次の瞬間、腕を引っ張られてホールの中心から抜け出した。そのままグイグイと引っ張られて、私とジェラルドはホールの外の中庭に出てきてしまった。いくらなんでも王太子であるジェラルドがいきなりこれではおかしいだろう。何に気が触れたのかは分からないが早く中に戻るべきだ。

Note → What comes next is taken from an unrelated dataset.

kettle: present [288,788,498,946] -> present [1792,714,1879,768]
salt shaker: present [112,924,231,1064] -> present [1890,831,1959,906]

「リーズ、今言ったこと、絶対に絶対に他では言うなよ!」
先程まで王子様だったジェラルドがすっかりといつもの幼馴染だけの時のジェラルドに戻っており、私に向かって指図してきた。顔は相変わらず真っ赤で、いかにも動揺している風だった。私はそんなに何かおかしなことを言ったのだろうか。
「私何か変なこと言いましたか?」
「本当に分かっていないのか?!」
「巫女の加護の力をどうやって維持するかですわよね?純潔を散らすだけで良いのですよ。殿下が駄目ならジルに頼もうかとも思っております。お兄様ならお兄様でもいいのですが、どうやら血縁者は駄目だそうなので、仕方ありませんわね。」
「ジルも駄目だ!ジルはベアトリスがいるだろう!」
「え?一人しかだめなのですか?」
「そういう意味じゃない!!!」
なんだかものすごく怒っている。何を怒らすようなことがあったのだろうか。
「殿下!リーズ!勝手にいなくならないでください!」
「お兄様。」
ローランが追いかけてきた。ジェラルドが唐突に飛び出たから、ローランもさぞかし驚いたことだろう。
「おいローラン!妹の教育これじゃあまずいぞ!誰がしているんだ?!あぁ?あー、王家権限でしているのか。リーズの教育係は誰だ!ベアトリスもじゃないだろうな?!ベアトリスはジルが勝手にやるからいいか。って、もうリーズがこれだと大変なことになる!しっかりしろよ!」
突然訳のわからないことを叫びながらジェラルドが頭をガシガシ掻いている。せっかくきれいに整えられていた髪が乱れていく。
・・・遂にジェラルドが壊れた。ローランが私の横に来て、怪訝な表情をしていた。
「殿下に何があったんだ?」
「全く分かりません。突然壊れました。」
更にジェラルドが頭を抱えて喚いている。さすがにちょっとこの姿を他の誰かに見られたらあまり良くないだろう。
「殿下、分かりましたから。他の人にはいいませんから落ち着いてください。」
「絶対だぞ!絶対言ったら駄目だぞ!」
「分かりましたってば。」
はぁはぁいいながら、暴れるのを止めたジェラルドの前髪が崩れて前に一房垂れていた。まだ頬は紅潮していて、少し目が潤んでいる。
ちらりと私の方を見てきたジェラルドは、ただならぬ色気を纏っていた。怖!これで多くのご令嬢をその気にさせてきたのか。まだ15歳のくせに!
「ローラン。もう良いだろう。一度生徒会室で休む。リーズは少し頭を冷やしてからこっちに来い。少し話がある。それでもう帰ろう。」
ジェラルドは少しフラフラとしながら生徒会室の方へ向かって歩き出した。ローランが後ろから追いかけて、ジェラルドを支える。
「とりあえず生徒会室へ殿下を連れて行くから、リーズも後からこっちに来い。」
ローランが私に声をかけると、フラフラのジェラルドを支えながら生徒会室の方へ向かって行ってしまった。私は、というと、ぽつんと一人中庭に置いていかれてしまった。